* _The problem_
Update the passage of the parish mission text below that runs between "We are going" and "faith with Him.", inclusive, by writing it out again with "bulletin" changed to "newsletter".

#### Excerpt ####

As busy as we are with so many things pulling us and pushing us, it is easy to get swept away in our lives. If we don't live our lives on purpose, we can end up living them on accident. Sometimes this can yield drastic consequences, like hiking without a compass and finding yourself lost. Our faith, and our unique vocation, is a compass that the Lord gives us. Our parish has been working on its compass - trying to discover the voice of God speaking over and through the noise to a deeper calling. Over the past year our parish staff has been working from a new mission statement, and the work from the past few months in our Next Generation Parishes program has given us a good final product to begin using as a guide for our parish. You may have seen it recently on our parish website:
Driven by the missionary zeal of St. Thérèse, the Lord anoints us to proclaim to the poor and broken the good news that Jesus calls us to abundant life in Him.
While these thirty-two words make a long sentence, we believe every phrase is essential to our mission. I would like to share a little of why these phrases are important.
First we can go to the core of the message. Our job as a church in the world is to bring the gospel to others, so that they may encounter the person of Jesus. Poverty and brokenness are not always so easy to see in the soul, as we often don't like admitting our weakness and need for God. The reality is we all are poor and broken, and we all have a savior who can make us healed and whole. Evangelization is a huge part of the survival of our church in a very post-Christian culture that is not hospitable to the life of faith. If we are not bringing the Lord to others, they may never have a chance to meet Him and thus continue until death in a life that is a quiet nightmare in a desolate wasteland. Jesus' life is abundant - not just the basic "biological" life (Greek 'bios') of earthly things and hedonistic ends, but the fuller life (Greek 'zoe') of God's divine life shared with us by Grace, and ultimately stretching into eternity and breaking through into our present. This life is only found "in Him" - "there is no other name under heaven by which we are saved." (Acts 4:12) All of us are called to be missionaries (evangelizers). Pope Francis reaffirmed this in Evangelii Gaudium, and it goes all the way back to Christ's great commission from Matthew 28, which was not just for the apostles but for all of us.
Shifting to the first phrase, our patroness was in fact named as the patron saint of the missions. A girl who spent her whole short life in the two cities of Alencon and Lisieux (outside one pilgrimage to Rome) had such a heart for bringing Jesus to the world that it could not be contained by the four walls of her Carmelite convent: "Jesus, my love. At last I have found my vocation. My vocation is love. In the heart of the Church, my mother, I will be love, and then I will be all things" (Story of a Soul). Thérèse also had a close pen-pal relationship with two French missionary priests, serving as a spiritual mother for them.
The anointing from the Lord (which we all received at Baptism and Confirmation) is a powerful reminder to the gift of the Holy Spirit that "drives" us as it "drove" Jesus and the apostles. Saint Paul's words also echo here: "the love of Christ impels us" (2 Cor. 4:15-21) It is also an allusion to the charismatic nature of our parish, which I foresee as something that will only grow, and will be an avenue for our evangelization efforts. Finally, the textual similarity to Isaiah 61 and Luke 4 reminds us of Jesus' mission that is now our own as Christians (literally "little anointed ones").
We are going to be looking more deeply into the various parts of this mission statement in the weeks ahead in our bulletin. I pray that this regular reflection allows us all to see more and more deeply the great mission that God has for this parish. The Lord wishes to do amazing things, but we have to do our part and go forward in faith with Him.

#### Source material ####

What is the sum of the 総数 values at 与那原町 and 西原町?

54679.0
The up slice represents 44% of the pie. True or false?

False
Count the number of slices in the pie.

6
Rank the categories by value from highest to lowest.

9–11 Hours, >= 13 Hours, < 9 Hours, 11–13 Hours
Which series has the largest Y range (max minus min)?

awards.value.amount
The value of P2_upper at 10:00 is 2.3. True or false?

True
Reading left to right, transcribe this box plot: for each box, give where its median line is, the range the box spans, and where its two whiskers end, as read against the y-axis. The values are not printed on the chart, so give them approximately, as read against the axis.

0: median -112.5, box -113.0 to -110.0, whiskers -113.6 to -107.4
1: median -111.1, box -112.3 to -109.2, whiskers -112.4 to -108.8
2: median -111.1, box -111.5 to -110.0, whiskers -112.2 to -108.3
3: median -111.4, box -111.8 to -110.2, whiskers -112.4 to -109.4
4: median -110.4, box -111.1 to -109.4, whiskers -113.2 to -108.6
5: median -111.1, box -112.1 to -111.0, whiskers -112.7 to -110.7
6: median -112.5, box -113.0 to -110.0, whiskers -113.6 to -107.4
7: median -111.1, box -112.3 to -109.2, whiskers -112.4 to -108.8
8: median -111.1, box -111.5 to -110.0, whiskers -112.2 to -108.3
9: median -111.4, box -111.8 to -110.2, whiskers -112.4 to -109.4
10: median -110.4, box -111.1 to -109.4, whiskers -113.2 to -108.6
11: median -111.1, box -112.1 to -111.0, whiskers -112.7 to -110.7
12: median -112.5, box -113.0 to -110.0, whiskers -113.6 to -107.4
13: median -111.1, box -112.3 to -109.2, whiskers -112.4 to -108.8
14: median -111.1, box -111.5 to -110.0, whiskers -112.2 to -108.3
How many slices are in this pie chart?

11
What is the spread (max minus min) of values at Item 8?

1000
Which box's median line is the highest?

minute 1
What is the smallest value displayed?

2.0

####

* _Solution for this exercise_
We are going to be looking more deeply into the various parts of this mission statement in the weeks ahead in our newsletter. I pray that this regular reflection allows us all to see more and more deeply the great mission that God has for this parish. The Lord wishes to do amazing things, but we have to do our part and go forward in faith with Him.